The strategy will let businesses rapidly plug in new types of data regardless of where it sits and how it is formatted, in order to support new types of analytics, said Sallam.
Cloud is a given
Prior to the pandemic, the trend was already clear: there was a significant acceleration of organizations moving their data management, analytics, machine learning and AI workloads to the cloud.
Expect this to continue and accelerate, with cloud-based AI increasing fivefold by 2023, Sallam said. This spike would make AI one of the top workloads in the cloud.
"Public cloud services make it possible for us to do lots of innovation rapidly," said Sallam. It's led many leaders to move to the cloud in search of a more agile AI strategy that accelerates change.
Data and analytics worlds collide
Convergence lies ahead for analytics and business intelligence platforms, with many vendors adding on-board data management capabilities, from data preparation to data cataloging and data profiling.
Platforms will aim to "enable end-to-end flows within single platforms," and making these tools accessible "to less skilled users," said Sallam.
By 2022, Gartner expects 40% of machine learning model development scoring will be done in products that don't have machine learning as their primary goal.
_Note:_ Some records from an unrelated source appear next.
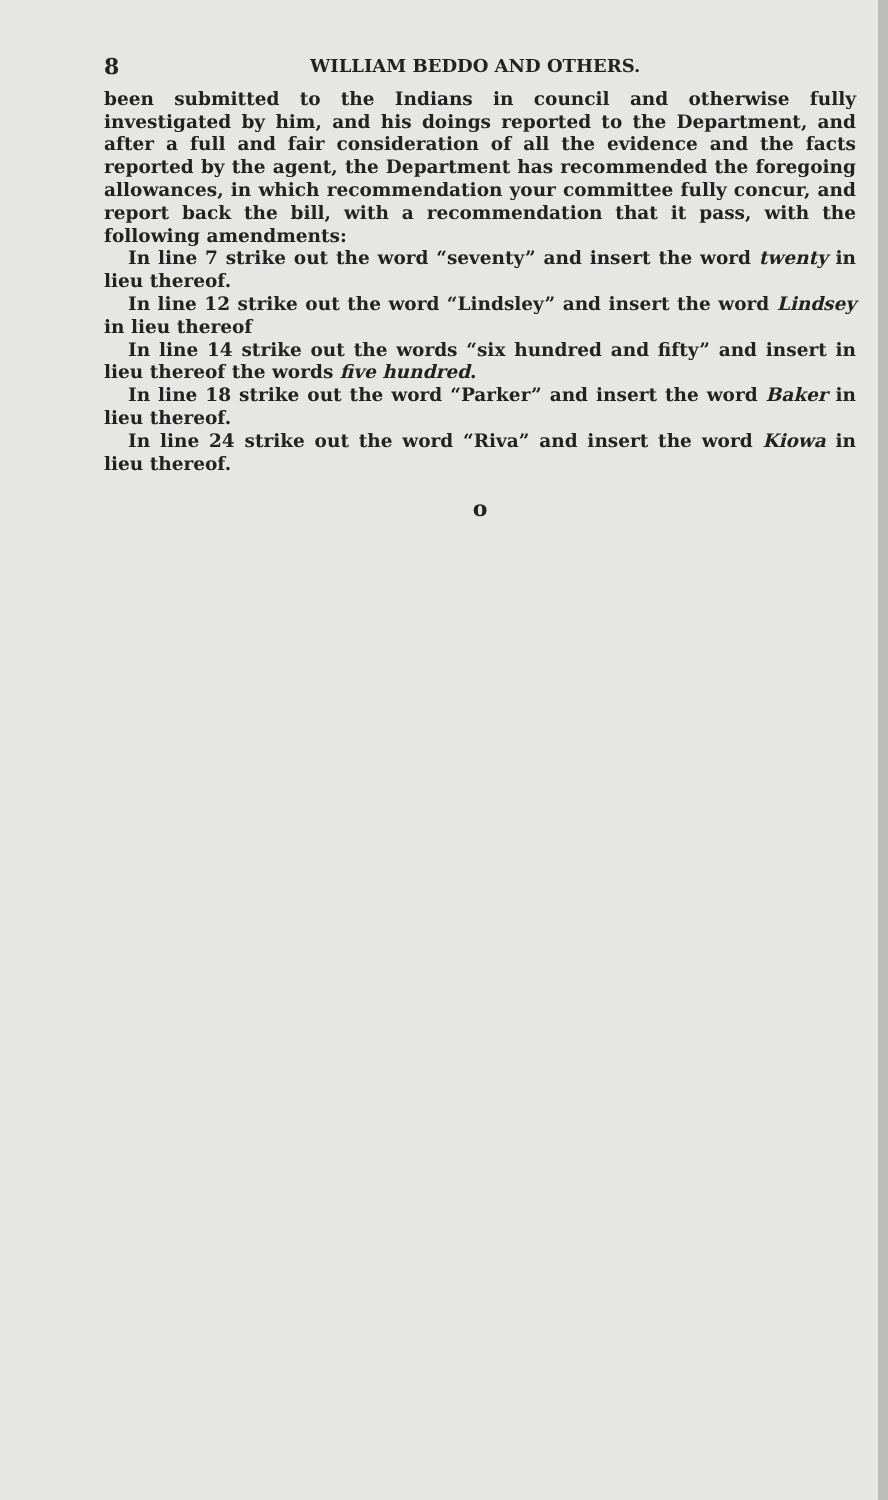8 WILLIAM BEDDO AND OTHERS.
been submitted to the Indians in council and otherwise fully investigated by him, and his doings reported to the Department, and after a full and fair consideration of all the evidence and the facts reported by the agent, the Department has recommended the foregoing allowances, in which recommendation your committee fully concur, and report back the bill, with a recommendation that it pass, with the following amendments:
In line 7 strike out the word “seventy” and insert the word twenty in lieu thereof.
In line 12 strike out the word “Lindsley” and insert the word Lindsey in lieu thereof
In line 14 strike out the words “six hundred and fifty” and insert in lieu thereof the words five hundred.
In line 18 strike out the word “Parker” and insert the word Baker in lieu thereof.
In line 24 strike out the word “Riva” and insert the word Kiowa in lieu thereof.
o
If data has long been "the new oil," then organizations searching for additional revenue streams will look to break out the drills and monetize what they own.
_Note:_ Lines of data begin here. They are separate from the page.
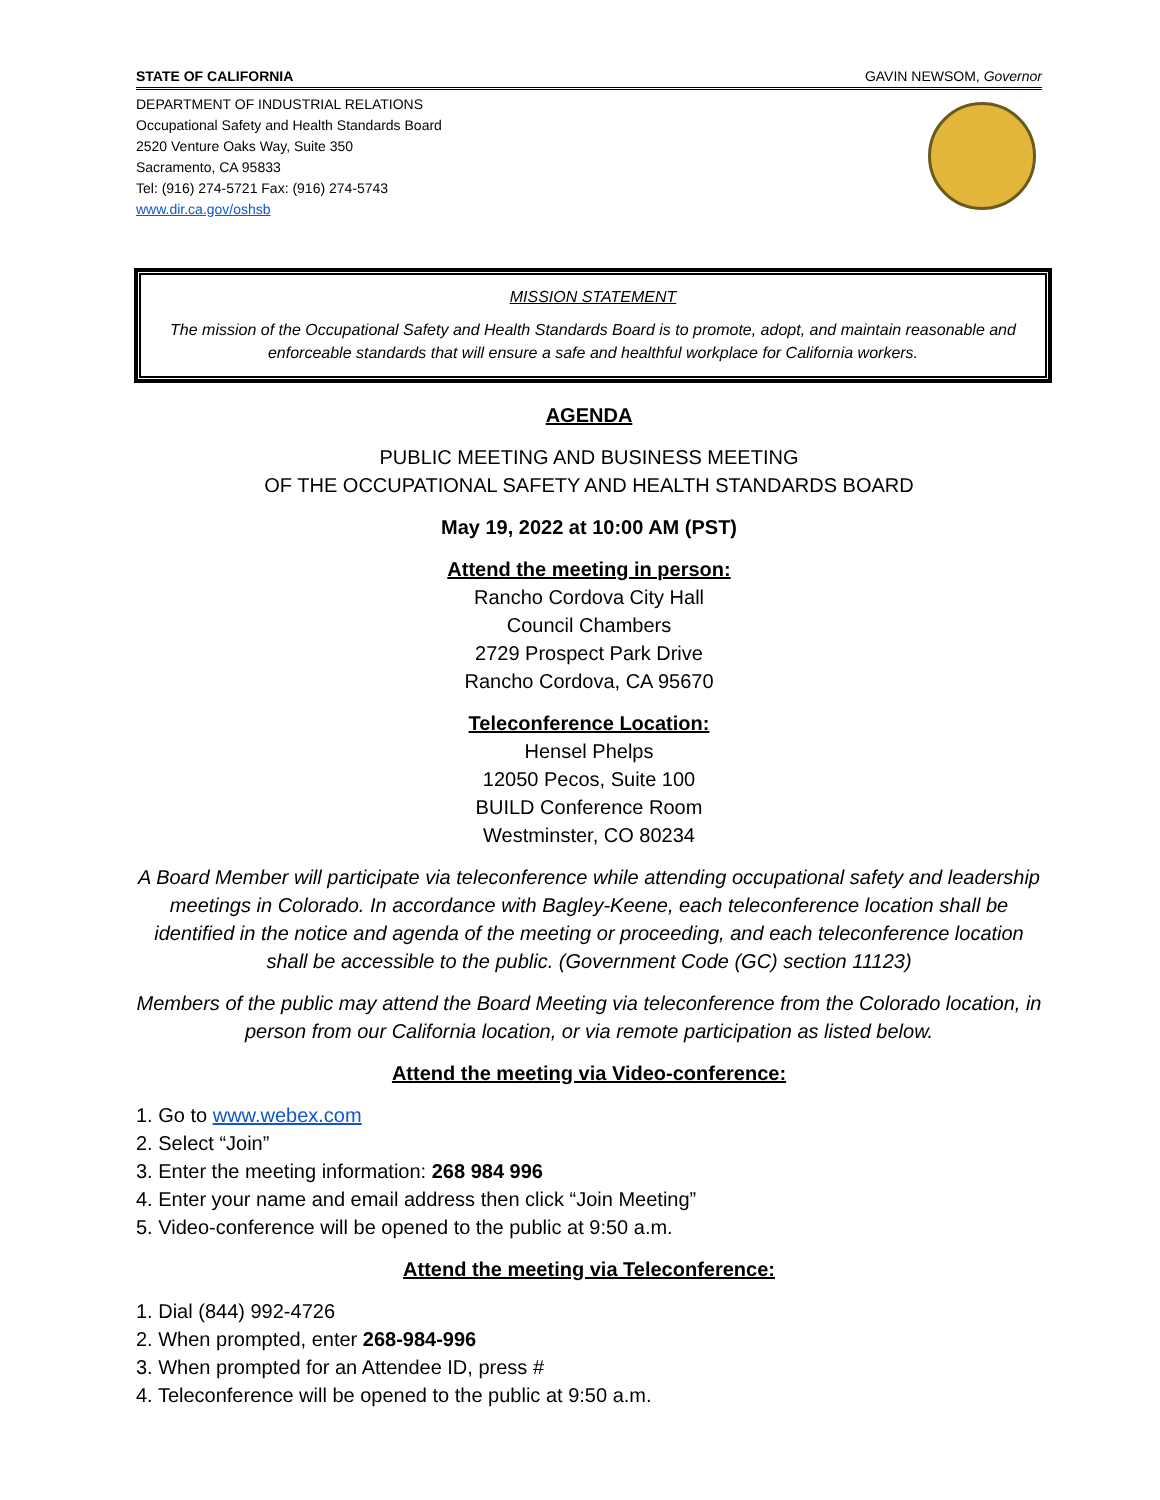STATE OF CALIFORNIA GAVIN NEWSOM, Governor
DEPARTMENT OF INDUSTRIAL RELATIONS
Occupational Safety and Health Standards Board
2520 Venture Oaks Way, Suite 350
Sacramento, CA 95833
Tel: (916) 274-5721 Fax: (916) 274-5743
www.dir.ca.gov/oshsb
MISSION STATEMENT
The mission of the Occupational Safety and Health Standards Board is to promote, adopt, and maintain reasonable and enforceable standards that will ensure a safe and healthful workplace for California workers.
AGENDA
PUBLIC MEETING AND BUSINESS MEETING
OF THE OCCUPATIONAL SAFETY AND HEALTH STANDARDS BOARD
May 19, 2022 at 10:00 AM (PST)
Attend the meeting in person:
Rancho Cordova City Hall
Council Chambers
2729 Prospect Park Drive
Rancho Cordova, CA 95670
Teleconference Location:
Hensel Phelps
12050 Pecos, Suite 100
BUILD Conference Room
Westminster, CO 80234
A Board Member will participate via teleconference while attending occupational safety and leadership meetings in Colorado. In accordance with Bagley-Keene, each teleconference location shall be identified in the notice and agenda of the meeting or proceeding, and each teleconference location shall be accessible to the public. (Government Code (GC) section 11123)
Members of the public may attend the Board Meeting via teleconference from the Colorado location, in person from our California location, or via remote participation as listed below.
Attend the meeting via Video-conference:
1. Go to www.webex.com
2. Select “Join”
3. Enter the meeting information: 268 984 996
4. Enter your name and email address then click “Join Meeting”
5. Video-conference will be opened to the public at 9:50 a.m.
Attend the meeting via Teleconference:
1. Dial (844) 992-4726
2. When prompted, enter 268-984-996
3. When prompted for an Attendee ID, press #
4. Teleconference will be opened to the public at 9:50 a.m.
The robustness of data-sharing capabilities will rise in importance. In the next two years, more than one-third of large organizations will be either selling or buying data via online marketplaces, Gartner projects.
The prediction marks an increase from current corporate presence in data marketplaces. Just one-quarter of companies currently buy or sell data through such marketplaces as of 2020.
Practical blockchain (for data and analytics)
Blockchain shouldn't become a science project within the company's tech stack. An ideal blockchain deployment should aim to find an adequate fit between the use case and the technology's capabilities.
Successful initiatives let business outcomes drive deployment, with payment settlements and providence asset tracking as examples, said Sallam.
By 2023, Gartner projects companies using blockchain smart contracts will increase overall data quality by 50%, but reduce data availability by 30%, "conversely creating positive data and analytics ROI."
Relationships form the foundation of data and analytics value
Organizations need to efficiently relate multiple data sets, such as people, places, things or locations.
"And that often impacts performance, Sallam said. "The more tables we join together, the more the more complex data, we see performance degrade."
But graph modeling techniques allow brands to establish relations between products people are more likely to buy alongside another item. Graph analytics will facilitate rapid contextualization for decision making in 30% of organizations worldwide by 2023.